═════ Data excerpts ═════

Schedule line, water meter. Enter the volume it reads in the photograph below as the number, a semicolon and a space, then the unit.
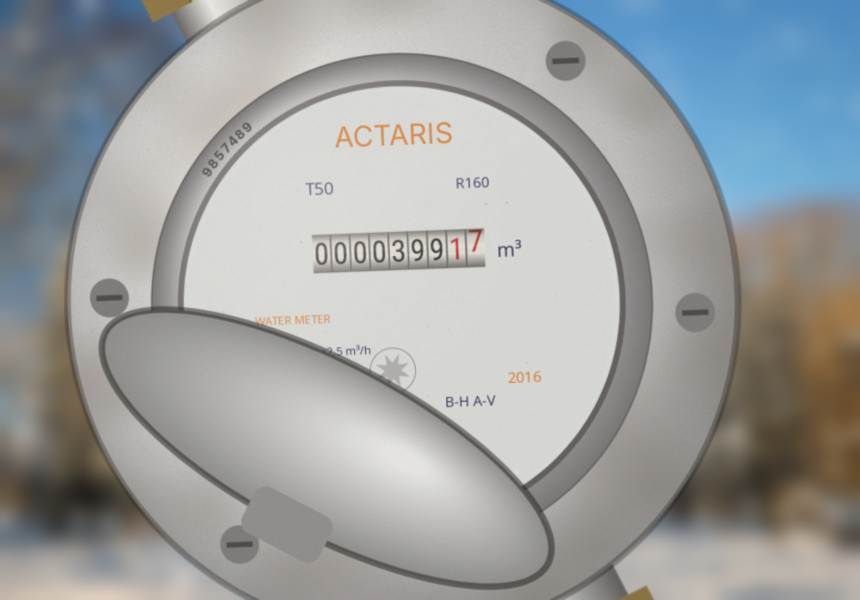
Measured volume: 399.17; m³
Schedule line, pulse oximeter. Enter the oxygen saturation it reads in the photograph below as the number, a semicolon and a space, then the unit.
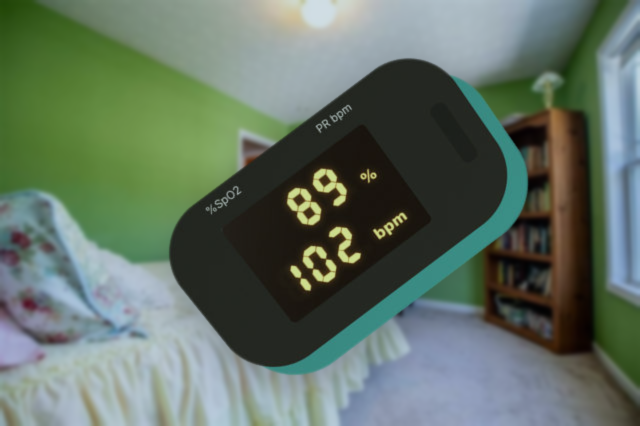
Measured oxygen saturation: 89; %
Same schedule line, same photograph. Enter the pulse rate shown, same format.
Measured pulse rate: 102; bpm
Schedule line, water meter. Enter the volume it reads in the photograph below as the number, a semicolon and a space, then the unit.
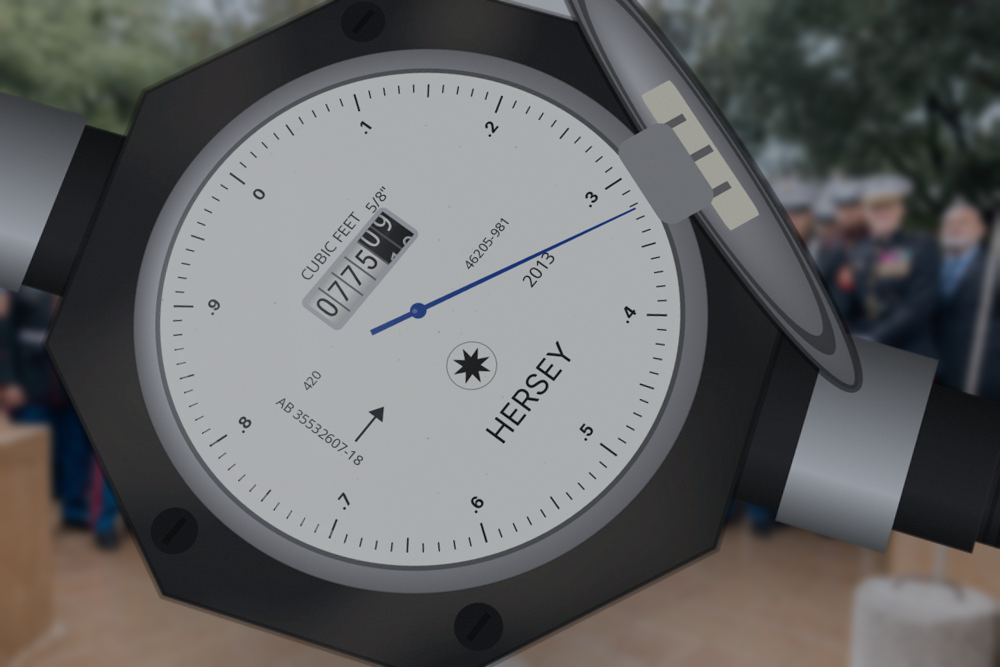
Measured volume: 77509.32; ft³
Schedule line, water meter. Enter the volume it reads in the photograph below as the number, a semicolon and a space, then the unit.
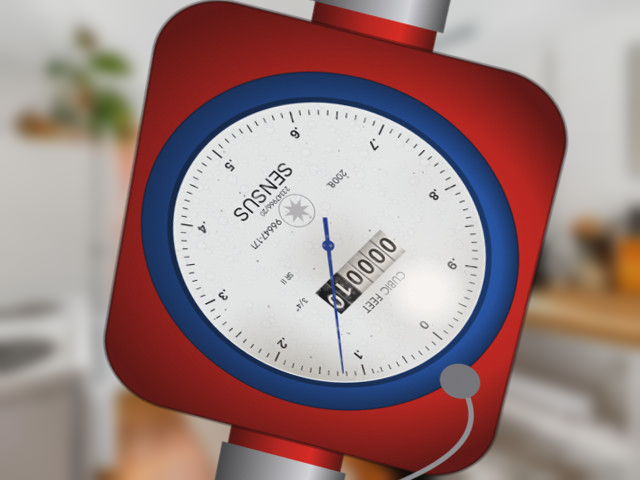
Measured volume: 10.12; ft³
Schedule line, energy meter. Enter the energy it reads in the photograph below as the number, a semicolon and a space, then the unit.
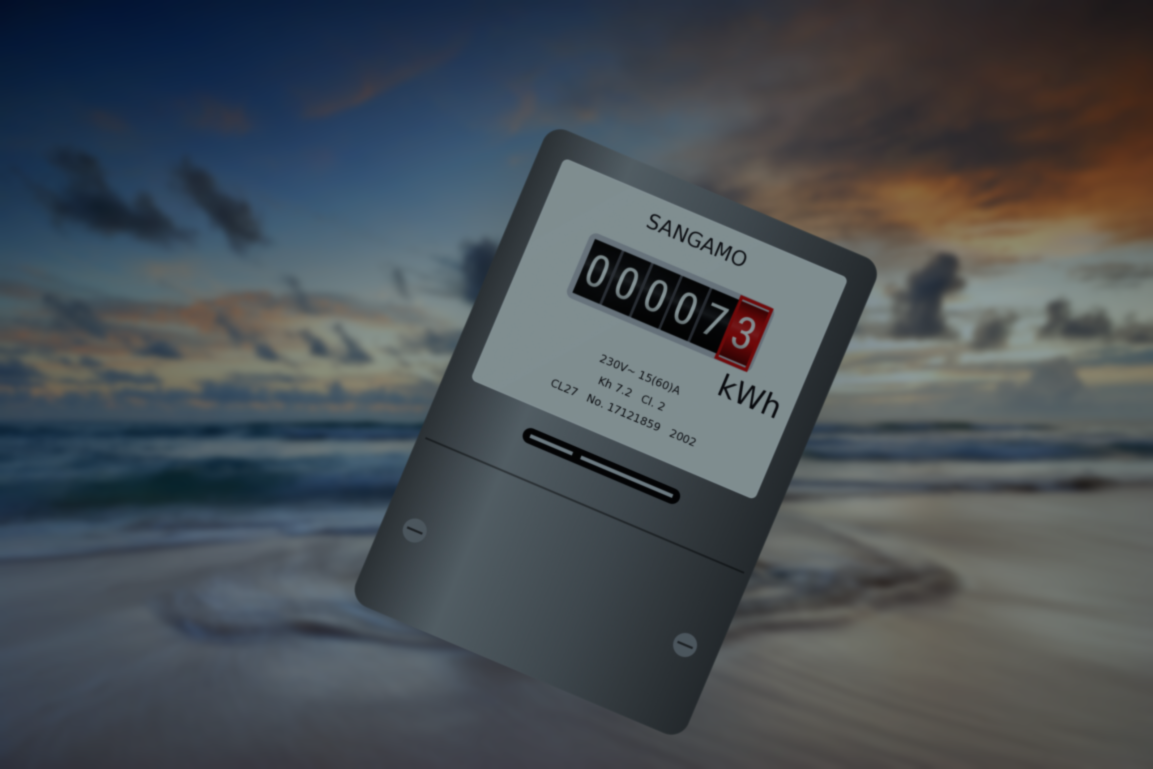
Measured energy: 7.3; kWh
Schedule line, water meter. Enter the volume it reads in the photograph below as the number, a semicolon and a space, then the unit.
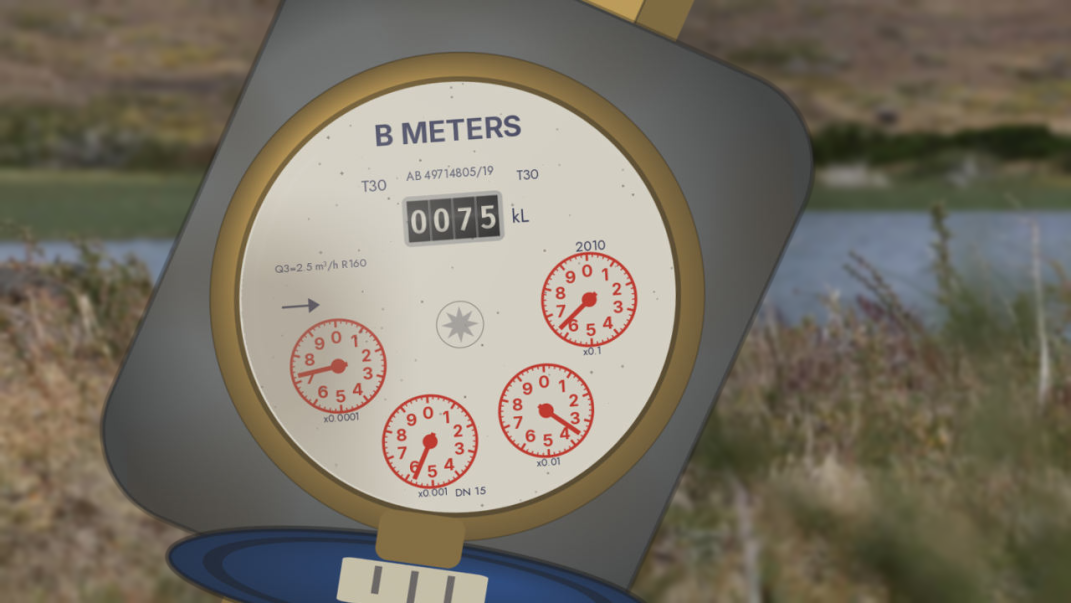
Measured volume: 75.6357; kL
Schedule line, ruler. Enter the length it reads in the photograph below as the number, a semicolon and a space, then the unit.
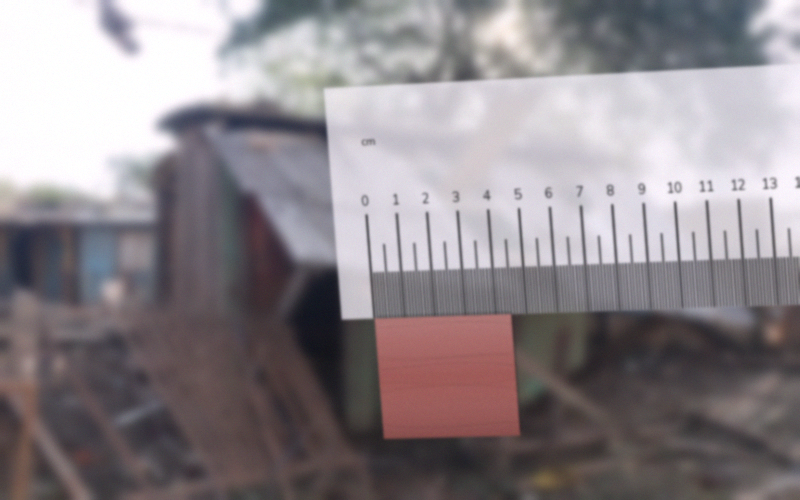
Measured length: 4.5; cm
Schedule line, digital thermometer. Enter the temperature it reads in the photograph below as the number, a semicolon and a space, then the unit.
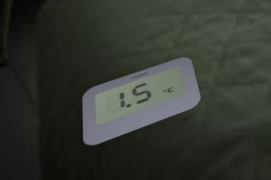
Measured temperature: 1.5; °C
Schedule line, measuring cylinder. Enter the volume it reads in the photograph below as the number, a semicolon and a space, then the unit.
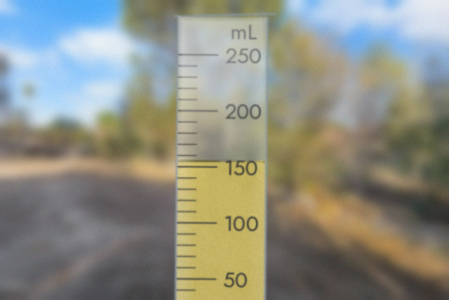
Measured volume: 155; mL
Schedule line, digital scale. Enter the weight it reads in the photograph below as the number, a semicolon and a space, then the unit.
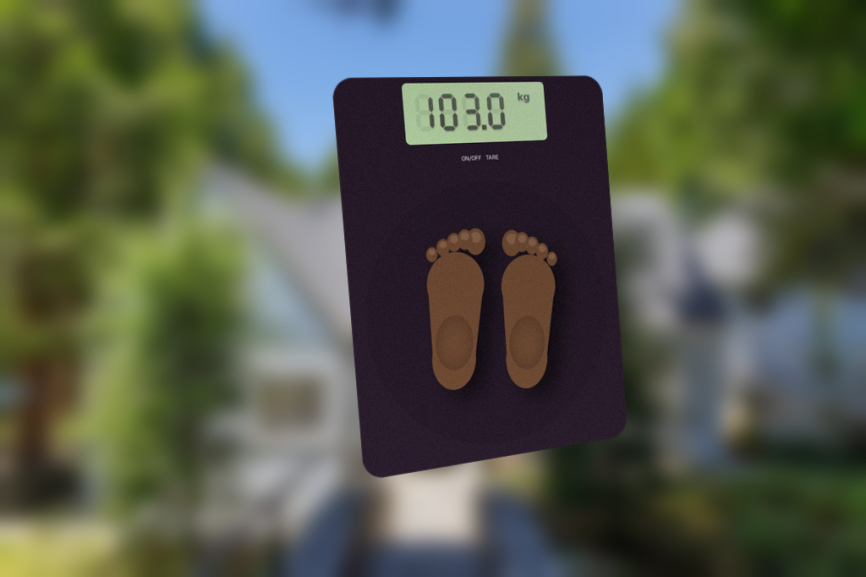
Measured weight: 103.0; kg
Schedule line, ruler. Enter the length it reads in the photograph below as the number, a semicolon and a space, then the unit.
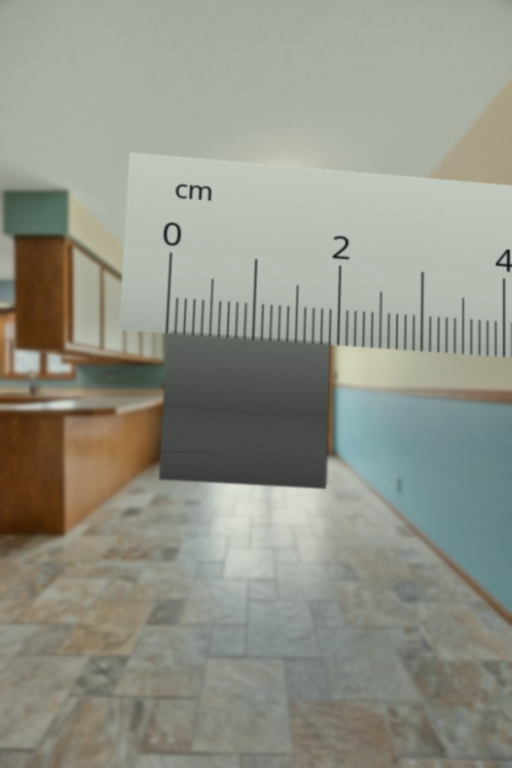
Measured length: 1.9; cm
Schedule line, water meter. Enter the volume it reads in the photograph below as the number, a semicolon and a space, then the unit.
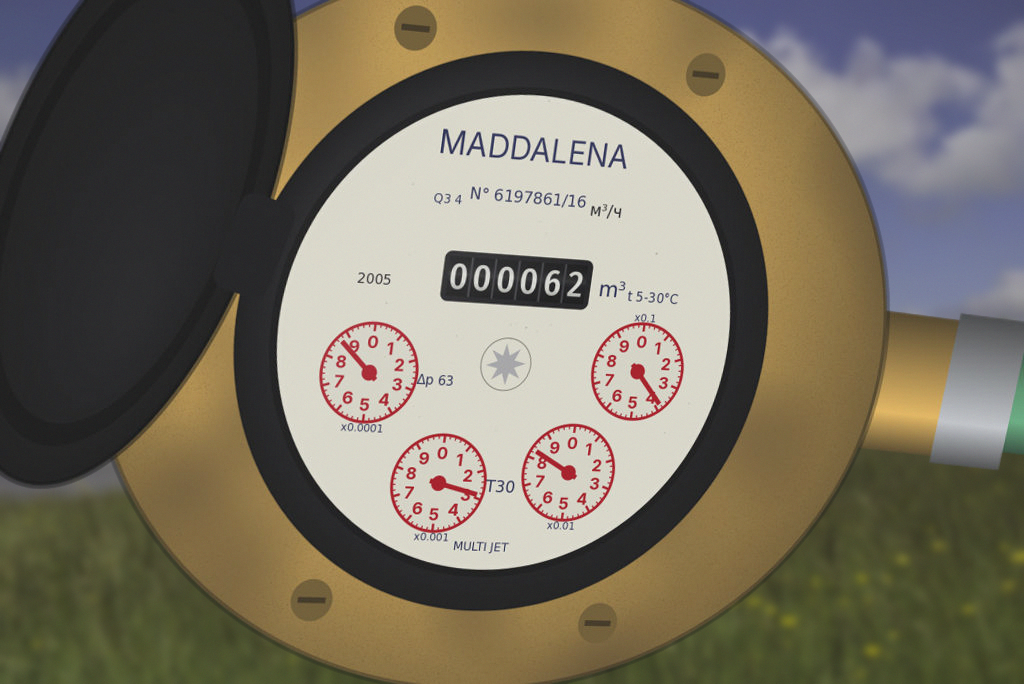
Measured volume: 62.3828; m³
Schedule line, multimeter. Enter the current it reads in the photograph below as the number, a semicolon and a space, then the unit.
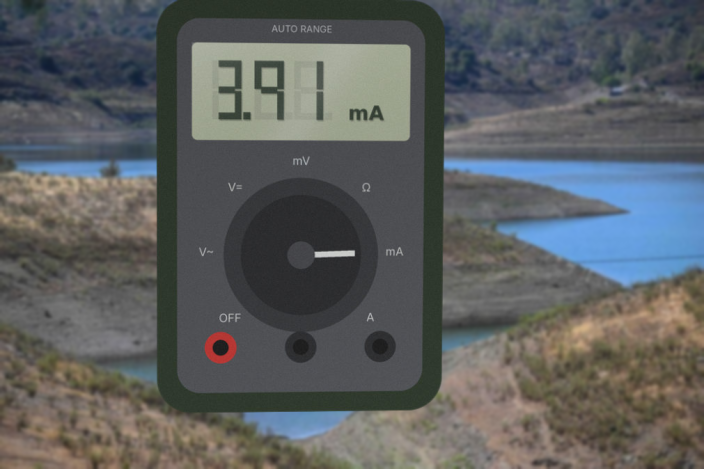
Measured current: 3.91; mA
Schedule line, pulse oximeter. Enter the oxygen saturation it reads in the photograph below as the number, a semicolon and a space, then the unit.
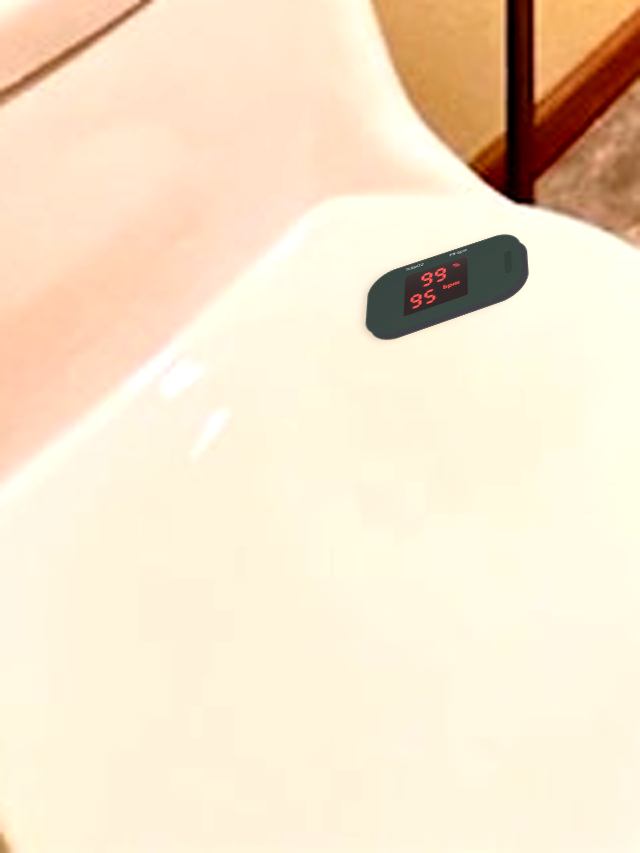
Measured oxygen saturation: 99; %
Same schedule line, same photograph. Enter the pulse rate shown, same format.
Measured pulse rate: 95; bpm
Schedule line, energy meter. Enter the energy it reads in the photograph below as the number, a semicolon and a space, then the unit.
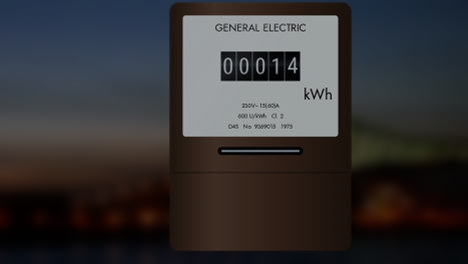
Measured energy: 14; kWh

═════

Please copy out all of the items above word for word, leaving the pictures out.

Schedule line, water meter. Enter the volume it reads in the photograph below as the number, a semicolon and a space, then the unit.
Measured volume: 399.17; m³
Schedule line, pulse oximeter. Enter the oxygen saturation it reads in the photograph below as the number, a semicolon and a space, then the unit.
Measured oxygen saturation: 89; %
Same schedule line, same photograph. Enter the pulse rate shown, same format.
Measured pulse rate: 102; bpm
Schedule line, water meter. Enter the volume it reads in the photograph below as the number, a semicolon and a space, then the unit.
Measured volume: 77509.32; ft³
Schedule line, water meter. Enter the volume it reads in the photograph below as the number, a semicolon and a space, then the unit.
Measured volume: 10.12; ft³
Schedule line, energy meter. Enter the energy it reads in the photograph below as the number, a semicolon and a space, then the unit.
Measured energy: 7.3; kWh
Schedule line, water meter. Enter the volume it reads in the photograph below as the number, a semicolon and a space, then the unit.
Measured volume: 75.6357; kL
Schedule line, ruler. Enter the length it reads in the photograph below as the number, a semicolon and a space, then the unit.
Measured length: 4.5; cm
Schedule line, digital thermometer. Enter the temperature it reads in the photograph below as the number, a semicolon and a space, then the unit.
Measured temperature: 1.5; °C
Schedule line, measuring cylinder. Enter the volume it reads in the photograph below as the number, a semicolon and a space, then the unit.
Measured volume: 155; mL
Schedule line, digital scale. Enter the weight it reads in the photograph below as the number, a semicolon and a space, then the unit.
Measured weight: 103.0; kg
Schedule line, ruler. Enter the length it reads in the photograph below as the number, a semicolon and a space, then the unit.
Measured length: 1.9; cm
Schedule line, water meter. Enter the volume it reads in the photograph below as the number, a semicolon and a space, then the unit.
Measured volume: 62.3828; m³
Schedule line, multimeter. Enter the current it reads in the photograph below as the number, a semicolon and a space, then the unit.
Measured current: 3.91; mA
Schedule line, pulse oximeter. Enter the oxygen saturation it reads in the photograph below as the number, a semicolon and a space, then the unit.
Measured oxygen saturation: 99; %
Same schedule line, same photograph. Enter the pulse rate shown, same format.
Measured pulse rate: 95; bpm
Schedule line, energy meter. Enter the energy it reads in the photograph below as the number, a semicolon and a space, then the unit.
Measured energy: 14; kWh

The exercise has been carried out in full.